Work to be completed: Please edit the records by replacing "Neudorfer" with "Erzgebirgische" wherever it occurs and changing nothing else. Give the edited records without the pictures.
Available data: Begin
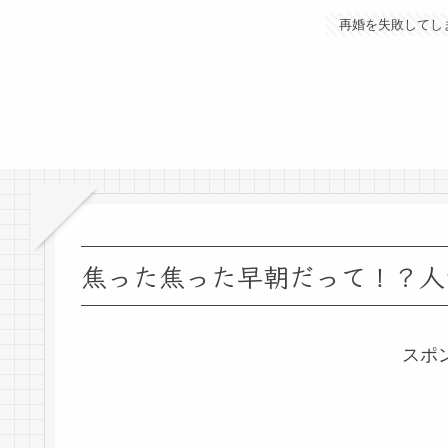
再婚を失敗してし
焦った焦った早朝だって！？人
スポ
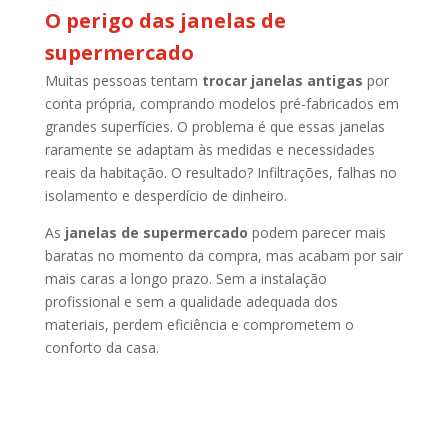
O perigo das janelas de
supermercado
Muitas pessoas tentam
trocar janelas antigas
por
conta própria, comprando modelos pré-fabricados em
grandes superfícies. O problema é que essas janelas
raramente se adaptam às medidas e necessidades
reais da habitação. O resultado? Infiltrações, falhas no
isolamento e desperdício de dinheiro.
As
janelas de supermercado
podem parecer mais
baratas no momento da compra, mas acabam por sair
mais caras a longo prazo. Sem a instalação
profissional e sem a qualidade adequada dos
materiais, perdem eficiência e comprometem o
conforto da casa.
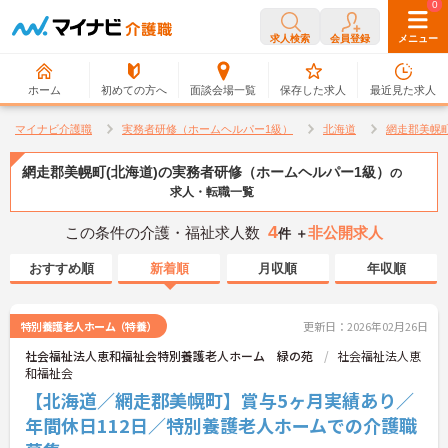
0
0
求人検索
会員登録
メニュー
ホーム
初めての方へ
面談会場一覧
保存した求人
最近見た求人
マイナビ介護職
実務者研修（ホームヘルパー1級）
北海道
網走郡美幌
網走郡美幌町(北海道)の実務者研修（ホームヘルパー1級）
の
求人・転職一覧
4
この条件の介護・福祉求人数
非公開求人
件 ＋
おすすめ順
新着順
月収順
年収順
特別養護老人ホーム（特養）
更新日：2026年02月26日
社会福祉法人恵和福祉会特別養護老人ホーム 緑の苑
社会福祉法人恵
和福祉会
【北海道／網走郡美幌町】賞与5ヶ月実績あり／
年間休日112日／特別養護老人ホームでの介護職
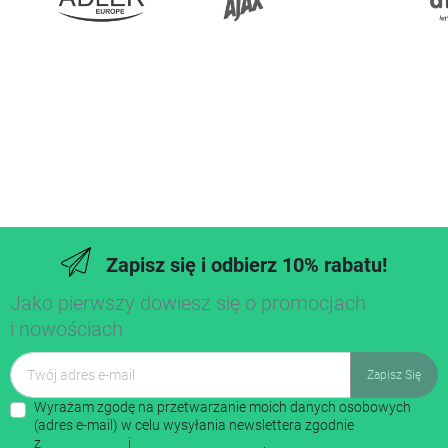
Zapisz się i odbierz 10% rabatu!
Jako pierwszy dowiesz się o promocjach
i nowościach
Wyrażam zgodę na przetwarzanie moich danych osobowych
(adres e-mail) w celu wysyłania newslettera zgodnie
z
regulaminem
i
polityką prywatności
.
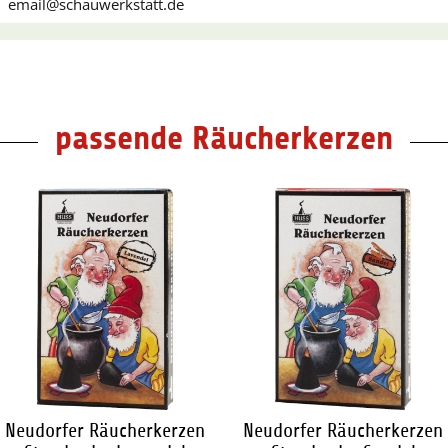
email@schauwerkstatt.de
passende Räucherkerzen
Neudorfer Räucherkerzen
Neudorfer Räucherkerzen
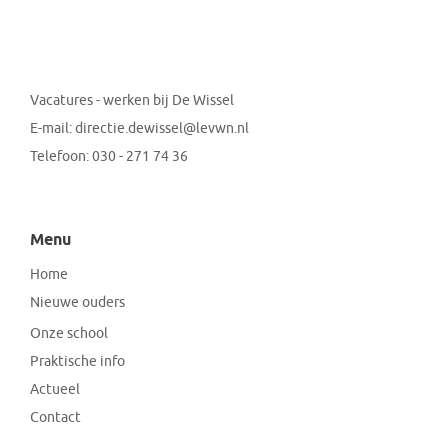
Vacatures - werken bij De Wissel
E-mail:
directie.dewissel@levwn.nl
Telefoon:
030 - 271 74 36
Menu
Home
Nieuwe ouders
Onze school
Praktische info
Actueel
Contact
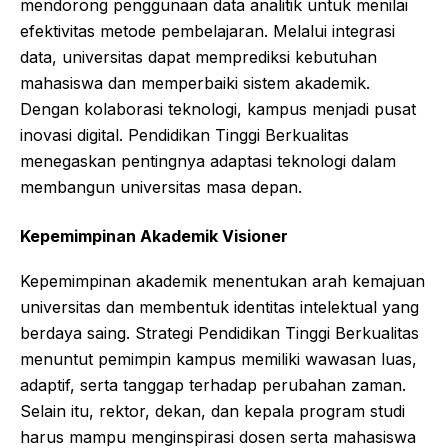
mendorong penggunaan data analitik untuk menilai
efektivitas metode pembelajaran. Melalui integrasi
data, universitas dapat memprediksi kebutuhan
mahasiswa dan memperbaiki sistem akademik.
Dengan kolaborasi teknologi, kampus menjadi pusat
inovasi digital. Pendidikan Tinggi Berkualitas
menegaskan pentingnya adaptasi teknologi dalam
membangun universitas masa depan.
Kepemimpinan Akademik Visioner
Kepemimpinan akademik menentukan arah kemajuan
universitas dan membentuk identitas intelektual yang
berdaya saing. Strategi Pendidikan Tinggi Berkualitas
menuntut pemimpin kampus memiliki wawasan luas,
adaptif, serta tanggap terhadap perubahan zaman.
Selain itu, rektor, dekan, dan kepala program studi
harus mampu menginspirasi dosen serta mahasiswa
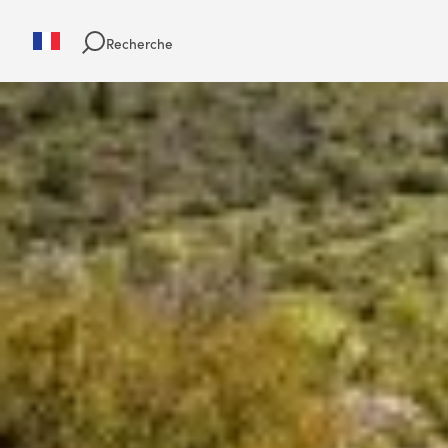
Recherche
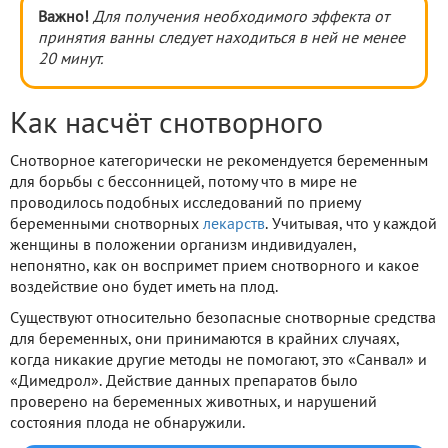
Важно!
Для получения необходимого эффекта от
принятия ванны следует находиться в ней не менее
20 минут.
Как насчёт снотворного
Снотворное категорически не рекомендуется беременным
для борьбы с бессонницей, потому что в мире не
проводилось подобных исследований по приему
беременными снотворных
лекарств
. Учитывая, что у каждой
женщины в положении организм индивидуален,
непонятно, как он воспримет прием снотворного и какое
воздействие оно будет иметь на плод.
Существуют относительно безопасные снотворные средства
для беременных, они принимаются в крайних случаях,
когда никакие другие методы не помогают, это «Санвал» и
«Димедрол». Действие данных препаратов было
проверено на беременных животных, и нарушений
состояния плода не обнаружили.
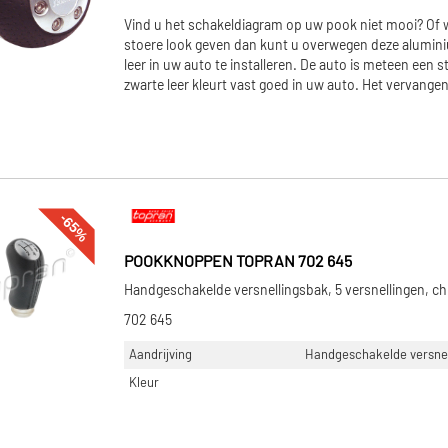
Vind u het schakeldiagram op uw pook niet mooi? Of wi
stoere look geven dan kunt u overwegen deze alumi
leer in uw auto te installeren. De auto is meteen een 
zwarte leer kleurt vast goed in uw auto. Het vervangen 
-65%
POOKKNOPPEN TOPRAN 702 645
Handgeschakelde versnellingsbak, 5 versnellingen, 
702 645
Aandrijving
Handgeschakelde versnell
Kleur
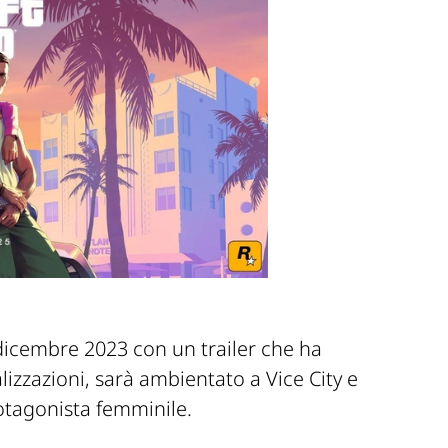
a dicembre 2023 con un trailer che ha
izzazioni, sarà ambientato a Vice City e
otagonista femminile.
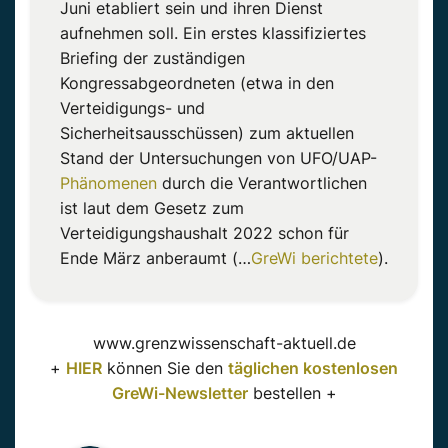
Juni etabliert sein und ihren Dienst
aufnehmen soll. Ein erstes klassifiziertes
Briefing der zuständigen
Kongressabgeordneten (etwa in den
Verteidigungs- und
Sicherheitsausschüssen) zum aktuellen
Stand der Untersuchungen von UFO/UAP-
Phänomenen
durch die Verantwortlichen
ist laut dem Gesetz zum
Verteidigungshaushalt 2022 schon für
Ende März anberaumt (…
GreWi berichtete
).
www.grenzwissenschaft-aktuell.de
+
HIER
können Sie den
täglichen kostenlosen
GreWi-Newsletter
bestellen +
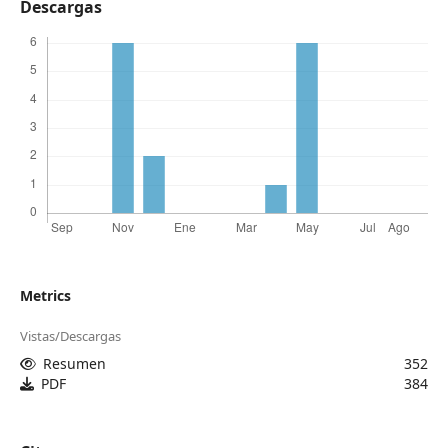
Descargas
Metrics
Vistas/Descargas
Resumen
352
PDF
384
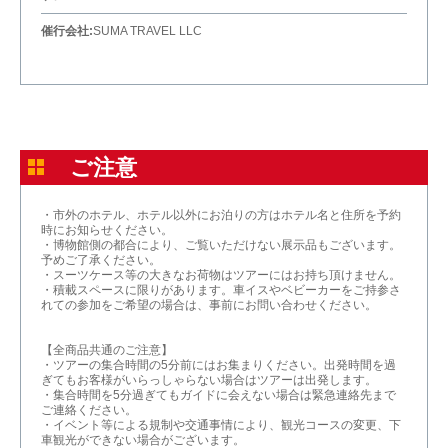
催行会社:
SUMA TRAVEL LLC
ご注意
・市外のホテル、ホテル以外にお泊りの方はホテル名と住所を予約
時にお知らせください。
・博物館側の都合により、ご覧いただけない展示品もございます。
予めご了承ください。
・スーツケース等の大きなお荷物はツアーにはお持ち頂けません。
・積載スペースに限りがあります。車イスやベビーカーをご持参さ
れての参加をご希望の場合は、事前にお問い合わせください。
【全商品共通のご注意】
・ツアーの集合時間の5分前にはお集まりください。出発時間を過
ぎてもお客様がいらっしゃらない場合はツアーは出発します。
・集合時間を5分過ぎてもガイドに会えない場合は緊急連絡先まで
ご連絡ください。
・イベント等による規制や交通事情により、観光コースの変更、下
車観光ができない場合がございます。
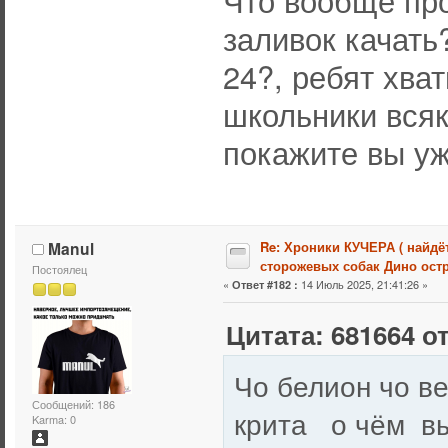
Что вообще пр
заливок качать?
24?, ребят хват
школьники вся
покажите вы уж
Manul
Re: Хроники КУЧЕРА ( найдё
сторожевых собак Дино остр
Постоялец
«
14 Июль 2025, 21:41:26 »
Ответ #182 :
Цитата: 681664 от
Чо белион чо в
Сообщений: 186
крита о чём вы
Karma: 0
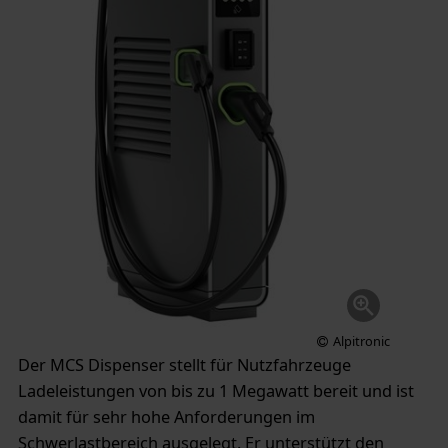
Alpitronic
Der MCS Dispenser stellt für Nutzfahrzeuge
Ladeleistungen von bis zu 1 Megawatt bereit und ist
damit für sehr hohe Anforderungen im
Schwerlastbereich ausgelegt. Er unterstützt den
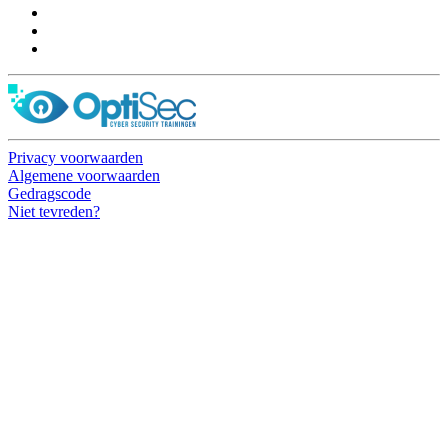
Privacy voorwaarden
Algemene voorwaarden
Gedragscode
Niet tevreden?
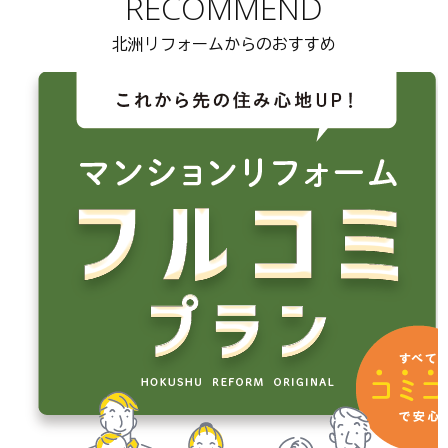
RECOMMEND
北洲リフォームからのおすすめ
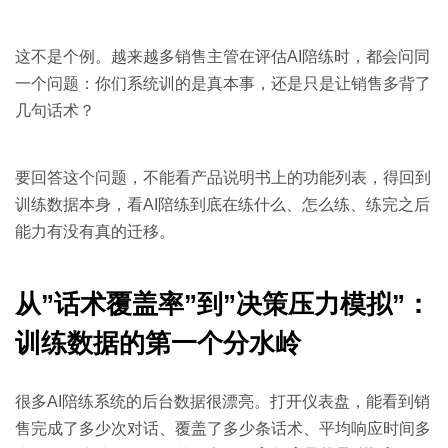
关于我们
资源中心
房地产
全部
这不是个例。越来越多销售主管在评估AI陪练时，都会问同
金融
一个问题：你们系统训的是真本事，还是只是让销售多背了
预约演示
白皮书
几句话术？
按角色
销售会话智能
销售人员
要回答这个问题，不能看产品说明书上的功能列表，得回到
训练数据本身，看AI陪练到底在练什么、怎么练、练完之后
销售管理
能力有没有真的迁移。
按业务场景
从”话术覆盖率”到”决策压力模拟”：
交易跟进
训练数据的第一个分水岭
培训辅导
很多AI陪练系统的后台数据很漂亮。打开仪表盘，能看到销
售完成了多少次对话、覆盖了多少条话术、平均响应时间多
Available data: End
Expected output:
再婚を失敗してし
焦った焦った早朝だって！？人
スポ
O perigo das janelas de
supermercado
Muitas pessoas tentam
trocar janelas antigas
por
conta própria, comprando modelos pré-fabricados em
grandes superfícies. O problema é que essas janelas
raramente se adaptam às medidas e necessidades
reais da habitação. O resultado? Infiltrações, falhas no
isolamento e desperdício de dinheiro.
As
janelas de supermercado
podem parecer mais
baratas no momento da compra, mas acabam por sair
mais caras a longo prazo. Sem a instalação
profissional e sem a qualidade adequada dos
materiais, perdem eficiência e comprometem o
conforto da casa.
0
0
求人検索
会員登録
メニュー
ホーム
初めての方へ
面談会場一覧
保存した求人
最近見た求人
マイナビ介護職
実務者研修（ホームヘルパー1級）
北海道
網走郡美幌
網走郡美幌町(北海道)の実務者研修（ホームヘルパー1級）
の
求人・転職一覧
4
この条件の介護・福祉求人数
非公開求人
件 ＋
おすすめ順
新着順
月収順
年収順
特別養護老人ホーム（特養）
更新日：2026年02月26日
社会福祉法人恵和福祉会特別養護老人ホーム 緑の苑
社会福祉法人恵
和福祉会
【北海道／網走郡美幌町】賞与5ヶ月実績あり／
年間休日112日／特別養護老人ホームでの介護職
Zapisz się i odbierz 10% rabatu!
Jako pierwszy dowiesz się o promocjach
i nowościach
Wyrażam zgodę na przetwarzanie moich danych osobowych
(adres e-mail) w celu wysyłania newslettera zgodnie
z
regulaminem
i
polityką prywatności
.
email@schauwerkstatt.de
passende Räucherkerzen
Erzgebirgische Räucherkerzen
Erzgebirgische Räucherkerzen
Vacatures - werken bij De Wissel
E-mail:
directie.dewissel@levwn.nl
Telefoon:
030 - 271 74 36
Menu
Home
Nieuwe ouders
Onze school
Praktische info
Actueel
Contact
mendorong penggunaan data analitik untuk menilai
efektivitas metode pembelajaran. Melalui integrasi
data, universitas dapat memprediksi kebutuhan
mahasiswa dan memperbaiki sistem akademik.
Dengan kolaborasi teknologi, kampus menjadi pusat
inovasi digital. Pendidikan Tinggi Berkualitas
menegaskan pentingnya adaptasi teknologi dalam
membangun universitas masa depan.
Kepemimpinan Akademik Visioner
Kepemimpinan akademik menentukan arah kemajuan
universitas dan membentuk identitas intelektual yang
berdaya saing. Strategi Pendidikan Tinggi Berkualitas
menuntut pemimpin kampus memiliki wawasan luas,
adaptif, serta tanggap terhadap perubahan zaman.
Selain itu, rektor, dekan, dan kepala program studi
harus mampu menginspirasi dosen serta mahasiswa
Recherche
Важно!
Для получения необходимого эффекта от
принятия ванны следует находиться в ней не менее
20 минут.
Как насчёт снотворного
Снотворное категорически не рекомендуется беременным
для борьбы с бессонницей, потому что в мире не
проводилось подобных исследований по приему
беременными снотворных
лекарств
. Учитывая, что у каждой
женщины в положении организм индивидуален,
непонятно, как он воспримет прием снотворного и какое
воздействие оно будет иметь на плод.
Существуют относительно безопасные снотворные средства
для беременных, они принимаются в крайних случаях,
когда никакие другие методы не помогают, это «Санвал» и
«Димедрол». Действие данных препаратов было
проверено на беременных животных, и нарушений
состояния плода не обнаружили.
Vind u het schakeldiagram op uw pook niet mooi? Of wi
stoere look geven dan kunt u overwegen deze alumi
leer in uw auto te installeren. De auto is meteen een 
zwarte leer kleurt vast goed in uw auto. Het vervangen 
-65%
POOKKNOPPEN TOPRAN 702 645
Handgeschakelde versnellingsbak, 5 versnellingen, 
702 645
Aandrijving
Handgeschakelde versnell
Kleur
a dicembre 2023 con un trailer che ha
izzazioni, sarà ambientato a Vice City e
otagonista femminile.
Juni etabliert sein und ihren Dienst
aufnehmen soll. Ein erstes klassifiziertes
Briefing der zuständigen
Kongressabgeordneten (etwa in den
Verteidigungs- und
Sicherheitsausschüssen) zum aktuellen
Stand der Untersuchungen von UFO/UAP-
Phänomenen
durch die Verantwortlichen
ist laut dem Gesetz zum
Verteidigungshaushalt 2022 schon für
Ende März anberaumt (…
GreWi berichtete
).
www.grenzwissenschaft-aktuell.de
+
HIER
können Sie den
täglichen kostenlosen
GreWi-Newsletter
bestellen +
Descargas
Metrics
Vistas/Descargas
Resumen
352
PDF
384
催行会社:
SUMA TRAVEL LLC
ご注意
・市外のホテル、ホテル以外にお泊りの方はホテル名と住所を予約
時にお知らせください。
・博物館側の都合により、ご覧いただけない展示品もございます。
予めご了承ください。
・スーツケース等の大きなお荷物はツアーにはお持ち頂けません。
・積載スペースに限りがあります。車イスやベビーカーをご持参さ
れての参加をご希望の場合は、事前にお問い合わせください。
【全商品共通のご注意】
・ツアーの集合時間の5分前にはお集まりください。出発時間を過
ぎてもお客様がいらっしゃらない場合はツアーは出発します。
・集合時間を5分過ぎてもガイドに会えない場合は緊急連絡先まで
ご連絡ください。
・イベント等による規制や交通事情により、観光コースの変更、下
車観光ができない場合がございます。
Что вообще пр
заливок качать?
24?, ребят хват
школьники вся
покажите вы уж
Manul
Re: Хроники КУЧЕРА ( найдё
сторожевых собак Дино остр
Постоялец
«
14 Июль 2025, 21:41:26 »
Ответ #182 :
Цитата: 681664 от
Чо белион чо в
Сообщений: 186
крита о чём вы
Karma: 0
Alpitronic
Der MCS Dispenser stellt für Nutzfahrzeuge
Ladeleistungen von bis zu 1 Megawatt bereit und ist
damit für sehr hohe Anforderungen im
Schwerlastbereich ausgelegt. Er unterstützt den
Privacy voorwaarden
Algemene voorwaarden
Gedragscode
Niet tevreden?
RECOMMEND
北洲リフォームからのおすすめ
关于我们
资源中心
房地产
全部
这不是个例。越来越多销售主管在评估AI陪练时，都会问同
金融
一个问题：你们系统训的是真本事，还是只是让销售多背了
预约演示
白皮书
几句话术？
按角色
销售会话智能
销售人员
要回答这个问题，不能看产品说明书上的功能列表，得回到
训练数据本身，看AI陪练到底在练什么、怎么练、练完之后
销售管理
能力有没有真的迁移。
按业务场景
从”话术覆盖率”到”决策压力模拟”：
交易跟进
训练数据的第一个分水岭
培训辅导
很多AI陪练系统的后台数据很漂亮。打开仪表盘，能看到销
售完成了多少次对话、覆盖了多少条话术、平均响应时间多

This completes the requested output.